Venture capital, the investment in for-profit companies, has a counterpart focused on societal change. Venture Philanthropy aims to invest in non-profit agencies and organizations. It is akin to a charitable donation but with an eye on the organization’s overall success in spearheading societal change. Since it is an investment, in addition to the goodwill provided and the expanded efforts by the organization, you may earn returns.
The venture philanthropy model’s role in today’s society has taken on new significance, and determining if this is the right investment option for you requires due diligence.
The Societal Need for Venture Philanthropy
When done correctly, venture philanthropy can be a win-win for organizations and investors. The organization can secure capital for a cause or campaign, such as SPOs, without the expense of hosting major fundraising events. Investors can invest in organizations that are most important to them.
This alternative funding option for non-profit organizations is vital considering today’s economic climate. Inflation concerns, in particular, are making some people hesitant to donate vast amounts to charities, as in the past. However, since social venture philanthropy is about investing, not donating funds, it opens the door for more funding.

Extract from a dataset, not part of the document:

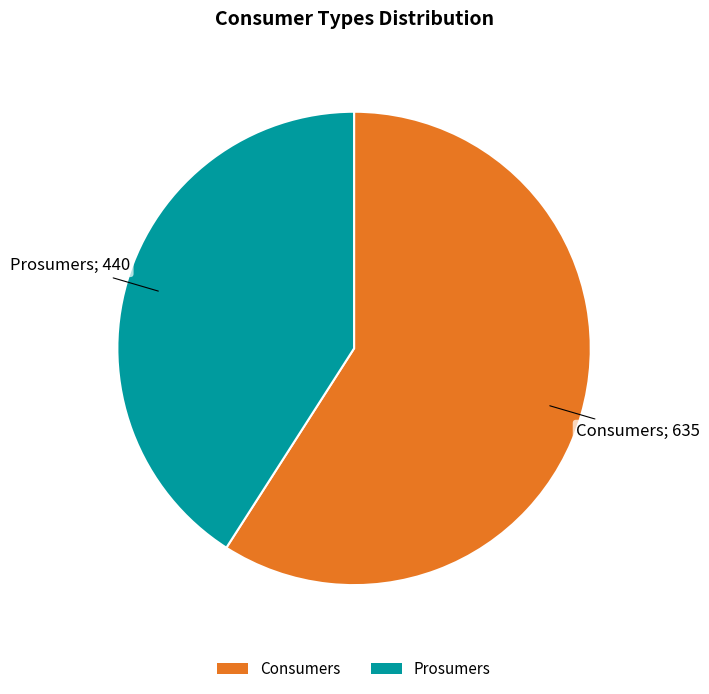

Which has a higher value, Prosumers or Consumers?

Consumers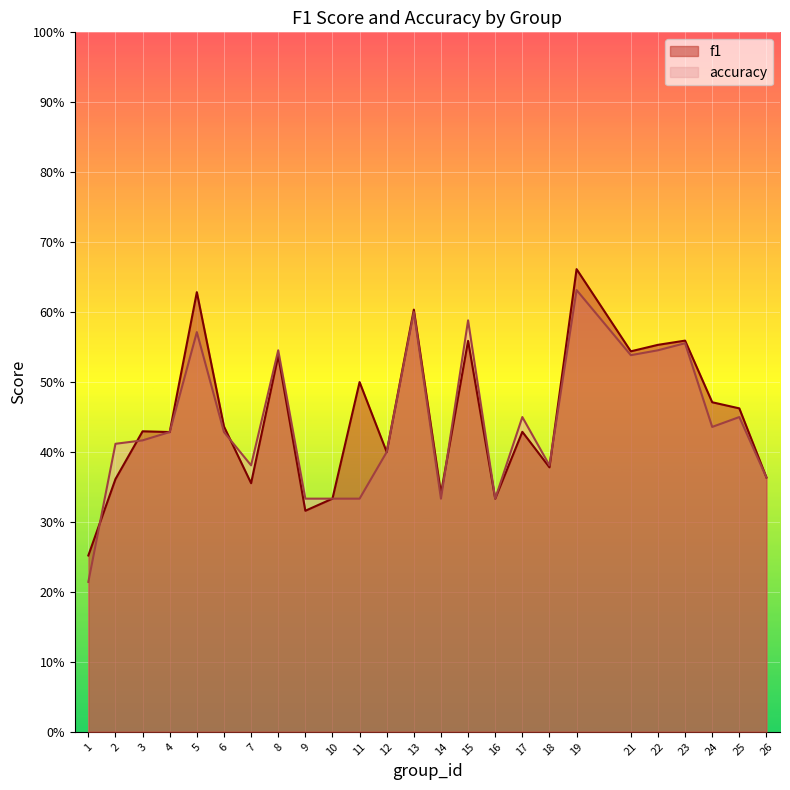

What is the value of the f1 point at the 5th from the left?

0.6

Issues Where Venture Philanthropy Can Make a Difference
The options for venture philanthropists are nearly as plentiful as there are agencies seeking funding. However, several leading causes historically tend to receive more social impact venture capital, such as:
- Provide Better Healthcare Opportunities
- Minimize the Impact of Climate Change
- Improve Public Safety
- End the Cycle of Poverty
- Fund Racial Justice
- Acceptance and Equality
- Community and Economic Development Projects
- Enhance Education Opportunities for Everyone
One of these venture philanthropy sectors that is expected to grow significantly in the upcoming years is climate change funding. While in 2020, climate change organizations only earned $1.4B in venture philanthropy, interest in this area could increase in the upcoming years. As the impact of climate change, such as global warming, becomes more widespread, investors will likely take an increased interest in this type of investment.

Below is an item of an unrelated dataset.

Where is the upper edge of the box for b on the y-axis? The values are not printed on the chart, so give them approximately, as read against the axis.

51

Influence of Venture Philanthropy on Nonprofit Funding
Until recently, many non-profit organizations and foundations have relied heavily on governmental grants, donations, and fundraisers. Today, however, with inflation concerns hindering fundraising efforts and government grants decreasing in size and volume, these organizations have found alternative funding through venture philanthropy. While effective at generating capital, the increase of venture philanthropy is impacting how these non-profits operate and manage their organizations.
First, venture philanthropy has impacted risk management. Before, organizations faced minimal risk because grants were guaranteed. However, with venture philanthropy, these organizations must answer to their investors, who are goal-oriented and looking for sustainability.
Secondly, many high-level investors would not prefer to invest and then sit back and see what happens. Instead, they want an active role in the agency, which frequently means serving on the organization’s board of directors. This practice gives investors direct access to influence the path these organizations take.
The Role of Impact Accountability
Venture philanthropy also holds these organizations and foundations accountable for meeting goals and producing innovative ideas. While accountability is not a new concept for non-profits, as they were required to show outcomes and meet goals to obtain and maintain grants, venture philanthropists want more. First, they want to know that the organization is meeting goals and developing new ideas. Still, they also want to see the precise impact on the world.
This expectation can be more difficult for non-profits to meet. Since there are no standardized methods for showing impact, even among non-profits, it is up to each organization to determine the best way to show potential investors the impact they are making.
Measuring the Effectiveness of Venture Philanthropy
While measuring impact can be difficult, it is possible. There are two standard methods non-profits use to help investors better understand and measure the organization’s goals and achievements. These are:
Evaluation Assessment is the most commonly used and well-known method for measuring outcomes and determining impact. With this method, the organization releases periodic reports with analytical data based on pre-determined metrics to measure results. This gives investors and other stakeholders a glimpse of how the organization performs.
While informative, these reports can be misleading by making the investor believe the results are better than they are.
Process evaluation is a unique assessment technique that allows investors to track the success and failure of the organization or project on an ongoing basis rather than simply providing data at the end of the project. This method is especially beneficial when raising capital for long-term project investors, this offers an excellent opportunity to evaluate the organization’s status at any time. It can also shed light on internal and external challenges that may impact results.
There is no denying that venture philanthropy changes how non-profit organizations and foundations obtain capital, measure results, and operate their agencies. This option also allows investors to make an impact in the world while maintaining more control over what investments fund. As an investor, it is essential to research each social purpose organization before investing in it to ensure it can live up to your specific expectations.